◆ Assignment
Every line from the beginning of the data through the line containing "profesionalmente, además de más de 40" should be reproduced exactly, and no further lines should be output.
---------- Records for the task
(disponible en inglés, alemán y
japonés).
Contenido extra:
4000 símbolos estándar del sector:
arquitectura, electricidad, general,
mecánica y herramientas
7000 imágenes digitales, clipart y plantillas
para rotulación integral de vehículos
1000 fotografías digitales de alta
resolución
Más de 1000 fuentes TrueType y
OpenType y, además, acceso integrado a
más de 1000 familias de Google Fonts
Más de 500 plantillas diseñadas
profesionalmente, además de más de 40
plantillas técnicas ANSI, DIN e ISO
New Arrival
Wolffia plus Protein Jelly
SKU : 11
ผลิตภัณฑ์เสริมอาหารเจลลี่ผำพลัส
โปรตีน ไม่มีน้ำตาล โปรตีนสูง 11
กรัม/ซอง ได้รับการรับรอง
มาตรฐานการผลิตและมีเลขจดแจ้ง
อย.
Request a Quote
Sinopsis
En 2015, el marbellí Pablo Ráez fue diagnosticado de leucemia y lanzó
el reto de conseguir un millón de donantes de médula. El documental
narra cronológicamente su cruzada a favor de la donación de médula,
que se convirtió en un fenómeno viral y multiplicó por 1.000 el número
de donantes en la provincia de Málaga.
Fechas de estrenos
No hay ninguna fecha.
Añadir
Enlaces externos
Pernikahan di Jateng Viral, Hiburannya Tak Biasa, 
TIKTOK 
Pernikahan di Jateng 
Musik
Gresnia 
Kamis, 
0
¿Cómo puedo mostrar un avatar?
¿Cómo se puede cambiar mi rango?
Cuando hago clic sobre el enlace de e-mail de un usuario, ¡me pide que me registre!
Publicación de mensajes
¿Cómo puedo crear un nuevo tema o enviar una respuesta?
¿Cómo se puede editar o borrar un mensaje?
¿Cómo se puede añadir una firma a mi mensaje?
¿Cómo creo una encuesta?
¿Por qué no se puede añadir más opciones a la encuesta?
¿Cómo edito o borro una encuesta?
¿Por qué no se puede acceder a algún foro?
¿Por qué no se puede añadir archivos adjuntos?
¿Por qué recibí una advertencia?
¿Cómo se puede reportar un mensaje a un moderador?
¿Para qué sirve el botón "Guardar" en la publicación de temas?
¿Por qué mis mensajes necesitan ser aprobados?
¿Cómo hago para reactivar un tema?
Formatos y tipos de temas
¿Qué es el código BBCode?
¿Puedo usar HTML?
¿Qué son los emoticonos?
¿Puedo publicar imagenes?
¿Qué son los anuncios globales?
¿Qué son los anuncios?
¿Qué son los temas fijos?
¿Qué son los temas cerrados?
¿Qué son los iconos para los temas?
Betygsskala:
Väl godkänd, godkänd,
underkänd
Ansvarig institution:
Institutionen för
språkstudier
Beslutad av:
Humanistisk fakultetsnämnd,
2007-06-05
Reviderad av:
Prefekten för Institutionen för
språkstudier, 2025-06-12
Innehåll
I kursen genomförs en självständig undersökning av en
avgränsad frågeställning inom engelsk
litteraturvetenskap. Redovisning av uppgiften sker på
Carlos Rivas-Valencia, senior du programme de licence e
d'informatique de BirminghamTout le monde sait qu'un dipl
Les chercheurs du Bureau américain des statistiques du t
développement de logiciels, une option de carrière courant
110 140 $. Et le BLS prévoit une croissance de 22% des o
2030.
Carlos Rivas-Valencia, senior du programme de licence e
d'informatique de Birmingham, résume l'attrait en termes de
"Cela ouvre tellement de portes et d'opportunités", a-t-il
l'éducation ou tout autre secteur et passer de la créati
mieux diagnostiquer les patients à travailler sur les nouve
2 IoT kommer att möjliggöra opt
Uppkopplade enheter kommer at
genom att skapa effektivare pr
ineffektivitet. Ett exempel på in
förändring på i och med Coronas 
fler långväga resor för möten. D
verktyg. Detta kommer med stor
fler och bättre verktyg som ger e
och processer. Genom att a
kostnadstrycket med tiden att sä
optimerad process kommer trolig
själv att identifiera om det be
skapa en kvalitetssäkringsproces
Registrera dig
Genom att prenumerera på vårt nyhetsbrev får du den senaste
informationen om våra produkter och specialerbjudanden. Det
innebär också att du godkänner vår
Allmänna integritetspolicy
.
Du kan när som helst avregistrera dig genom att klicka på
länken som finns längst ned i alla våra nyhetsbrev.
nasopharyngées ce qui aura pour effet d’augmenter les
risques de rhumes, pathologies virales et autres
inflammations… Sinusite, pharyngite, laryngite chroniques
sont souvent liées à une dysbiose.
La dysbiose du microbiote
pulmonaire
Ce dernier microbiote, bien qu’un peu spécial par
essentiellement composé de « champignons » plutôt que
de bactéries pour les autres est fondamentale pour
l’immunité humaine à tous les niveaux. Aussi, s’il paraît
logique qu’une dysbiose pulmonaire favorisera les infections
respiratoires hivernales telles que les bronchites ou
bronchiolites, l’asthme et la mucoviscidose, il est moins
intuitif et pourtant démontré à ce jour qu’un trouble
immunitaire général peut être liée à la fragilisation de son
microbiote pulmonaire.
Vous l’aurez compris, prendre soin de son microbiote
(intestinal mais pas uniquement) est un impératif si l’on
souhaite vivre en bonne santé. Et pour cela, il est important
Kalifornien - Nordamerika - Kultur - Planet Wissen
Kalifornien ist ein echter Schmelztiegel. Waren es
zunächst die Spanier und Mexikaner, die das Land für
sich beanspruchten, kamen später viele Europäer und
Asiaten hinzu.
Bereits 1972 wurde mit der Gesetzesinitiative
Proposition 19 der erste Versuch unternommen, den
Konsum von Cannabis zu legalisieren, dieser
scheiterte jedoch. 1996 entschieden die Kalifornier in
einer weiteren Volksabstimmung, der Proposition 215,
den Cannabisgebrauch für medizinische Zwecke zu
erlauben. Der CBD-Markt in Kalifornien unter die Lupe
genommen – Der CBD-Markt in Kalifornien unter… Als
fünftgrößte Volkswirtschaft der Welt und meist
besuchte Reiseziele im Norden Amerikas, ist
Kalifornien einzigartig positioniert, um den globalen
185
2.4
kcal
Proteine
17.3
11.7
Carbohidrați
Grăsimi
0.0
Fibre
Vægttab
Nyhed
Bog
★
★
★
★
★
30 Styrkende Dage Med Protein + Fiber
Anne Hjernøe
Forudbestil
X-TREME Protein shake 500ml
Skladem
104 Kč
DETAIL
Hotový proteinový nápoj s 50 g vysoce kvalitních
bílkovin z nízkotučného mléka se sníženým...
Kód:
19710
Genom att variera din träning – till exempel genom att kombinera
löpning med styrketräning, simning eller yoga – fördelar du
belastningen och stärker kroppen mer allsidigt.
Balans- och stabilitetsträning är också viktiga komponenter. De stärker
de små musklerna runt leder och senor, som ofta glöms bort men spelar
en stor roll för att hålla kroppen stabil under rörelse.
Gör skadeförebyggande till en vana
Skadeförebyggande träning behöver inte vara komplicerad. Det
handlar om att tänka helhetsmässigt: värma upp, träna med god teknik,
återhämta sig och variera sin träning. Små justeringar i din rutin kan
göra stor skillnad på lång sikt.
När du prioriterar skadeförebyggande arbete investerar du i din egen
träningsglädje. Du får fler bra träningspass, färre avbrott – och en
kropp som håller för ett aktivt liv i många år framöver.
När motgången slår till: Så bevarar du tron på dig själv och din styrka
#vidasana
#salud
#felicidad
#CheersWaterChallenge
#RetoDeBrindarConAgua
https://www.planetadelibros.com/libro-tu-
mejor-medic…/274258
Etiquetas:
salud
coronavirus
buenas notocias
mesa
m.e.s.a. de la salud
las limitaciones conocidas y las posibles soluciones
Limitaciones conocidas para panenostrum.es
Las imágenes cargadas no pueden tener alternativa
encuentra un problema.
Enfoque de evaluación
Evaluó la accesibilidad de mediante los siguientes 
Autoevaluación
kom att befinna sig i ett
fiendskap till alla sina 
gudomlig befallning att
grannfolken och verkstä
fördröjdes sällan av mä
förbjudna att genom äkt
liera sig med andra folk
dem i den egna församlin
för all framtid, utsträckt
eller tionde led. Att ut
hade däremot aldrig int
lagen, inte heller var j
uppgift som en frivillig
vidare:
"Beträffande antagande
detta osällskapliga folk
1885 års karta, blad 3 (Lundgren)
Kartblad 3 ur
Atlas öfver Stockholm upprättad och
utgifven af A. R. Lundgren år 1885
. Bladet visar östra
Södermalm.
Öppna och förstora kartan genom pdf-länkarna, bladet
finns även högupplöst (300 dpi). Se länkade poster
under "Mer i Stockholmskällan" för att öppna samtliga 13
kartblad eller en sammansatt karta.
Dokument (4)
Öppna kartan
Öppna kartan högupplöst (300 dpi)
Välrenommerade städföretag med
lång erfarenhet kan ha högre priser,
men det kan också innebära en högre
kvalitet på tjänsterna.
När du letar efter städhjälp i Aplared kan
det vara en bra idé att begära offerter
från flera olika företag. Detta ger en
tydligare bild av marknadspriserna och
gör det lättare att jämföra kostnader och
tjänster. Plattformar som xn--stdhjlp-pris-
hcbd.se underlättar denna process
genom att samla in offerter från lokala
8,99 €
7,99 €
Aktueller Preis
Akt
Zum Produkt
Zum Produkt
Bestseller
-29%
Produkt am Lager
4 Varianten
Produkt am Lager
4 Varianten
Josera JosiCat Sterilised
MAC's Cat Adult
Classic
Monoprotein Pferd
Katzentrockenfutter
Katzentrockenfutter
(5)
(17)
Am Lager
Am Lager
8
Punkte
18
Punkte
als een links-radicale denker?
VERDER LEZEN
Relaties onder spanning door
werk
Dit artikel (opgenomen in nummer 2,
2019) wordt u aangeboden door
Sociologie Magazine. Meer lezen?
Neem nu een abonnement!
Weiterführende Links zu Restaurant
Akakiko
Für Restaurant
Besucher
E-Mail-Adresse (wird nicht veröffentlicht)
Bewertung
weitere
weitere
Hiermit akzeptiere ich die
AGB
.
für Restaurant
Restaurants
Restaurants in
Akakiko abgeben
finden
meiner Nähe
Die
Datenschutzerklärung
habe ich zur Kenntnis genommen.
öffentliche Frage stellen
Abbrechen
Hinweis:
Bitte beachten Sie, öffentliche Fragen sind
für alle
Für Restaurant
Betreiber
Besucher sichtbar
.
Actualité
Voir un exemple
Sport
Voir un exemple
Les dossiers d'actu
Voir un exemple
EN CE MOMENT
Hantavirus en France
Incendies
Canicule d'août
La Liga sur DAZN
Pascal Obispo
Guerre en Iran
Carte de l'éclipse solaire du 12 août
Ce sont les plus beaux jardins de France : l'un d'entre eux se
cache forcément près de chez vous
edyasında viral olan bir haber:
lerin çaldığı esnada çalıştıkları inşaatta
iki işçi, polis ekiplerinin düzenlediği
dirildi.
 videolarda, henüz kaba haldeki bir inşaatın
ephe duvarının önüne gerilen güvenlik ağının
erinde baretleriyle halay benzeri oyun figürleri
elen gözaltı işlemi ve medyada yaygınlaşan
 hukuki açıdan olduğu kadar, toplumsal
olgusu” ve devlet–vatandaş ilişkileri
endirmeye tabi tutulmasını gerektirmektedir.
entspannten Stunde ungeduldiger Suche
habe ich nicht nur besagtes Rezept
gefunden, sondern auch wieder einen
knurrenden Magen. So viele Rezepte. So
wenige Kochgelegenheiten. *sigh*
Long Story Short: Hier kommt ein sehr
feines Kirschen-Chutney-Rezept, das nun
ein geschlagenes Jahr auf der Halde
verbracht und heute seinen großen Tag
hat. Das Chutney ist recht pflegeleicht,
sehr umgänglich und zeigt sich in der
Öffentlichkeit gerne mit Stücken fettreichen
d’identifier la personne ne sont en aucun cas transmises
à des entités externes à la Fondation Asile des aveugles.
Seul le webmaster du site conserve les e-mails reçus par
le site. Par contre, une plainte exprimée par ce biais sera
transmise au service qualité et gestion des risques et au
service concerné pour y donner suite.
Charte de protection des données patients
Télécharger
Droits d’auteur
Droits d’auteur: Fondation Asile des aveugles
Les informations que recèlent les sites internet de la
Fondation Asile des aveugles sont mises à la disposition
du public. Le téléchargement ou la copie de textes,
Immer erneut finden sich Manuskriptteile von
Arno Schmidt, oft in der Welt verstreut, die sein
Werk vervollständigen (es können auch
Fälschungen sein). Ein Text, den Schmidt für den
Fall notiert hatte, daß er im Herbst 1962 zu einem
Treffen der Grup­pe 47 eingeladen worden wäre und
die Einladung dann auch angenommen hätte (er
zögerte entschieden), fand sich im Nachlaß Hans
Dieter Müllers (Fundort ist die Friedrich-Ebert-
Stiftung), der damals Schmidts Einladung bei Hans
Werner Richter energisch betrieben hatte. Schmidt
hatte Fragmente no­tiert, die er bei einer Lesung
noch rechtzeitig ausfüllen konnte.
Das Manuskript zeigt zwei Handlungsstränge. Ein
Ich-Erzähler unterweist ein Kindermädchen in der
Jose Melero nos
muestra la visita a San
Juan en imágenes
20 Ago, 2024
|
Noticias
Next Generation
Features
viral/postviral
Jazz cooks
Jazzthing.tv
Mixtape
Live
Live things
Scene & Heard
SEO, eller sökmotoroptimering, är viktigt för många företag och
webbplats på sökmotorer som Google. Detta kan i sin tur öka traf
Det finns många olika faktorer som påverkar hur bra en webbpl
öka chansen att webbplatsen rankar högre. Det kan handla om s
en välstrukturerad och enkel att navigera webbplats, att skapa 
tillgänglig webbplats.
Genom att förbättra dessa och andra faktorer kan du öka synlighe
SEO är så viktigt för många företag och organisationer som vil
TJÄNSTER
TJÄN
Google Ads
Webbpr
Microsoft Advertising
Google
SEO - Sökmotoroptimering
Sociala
--------------------
◆ Reply
(disponible en inglés, alemán y
japonés).
Contenido extra:
4000 símbolos estándar del sector:
arquitectura, electricidad, general,
mecánica y herramientas
7000 imágenes digitales, clipart y plantillas
para rotulación integral de vehículos
1000 fotografías digitales de alta
resolución
Más de 1000 fuentes TrueType y
OpenType y, además, acceso integrado a
más de 1000 familias de Google Fonts
Más de 500 plantillas diseñadas
profesionalmente, además de más de 40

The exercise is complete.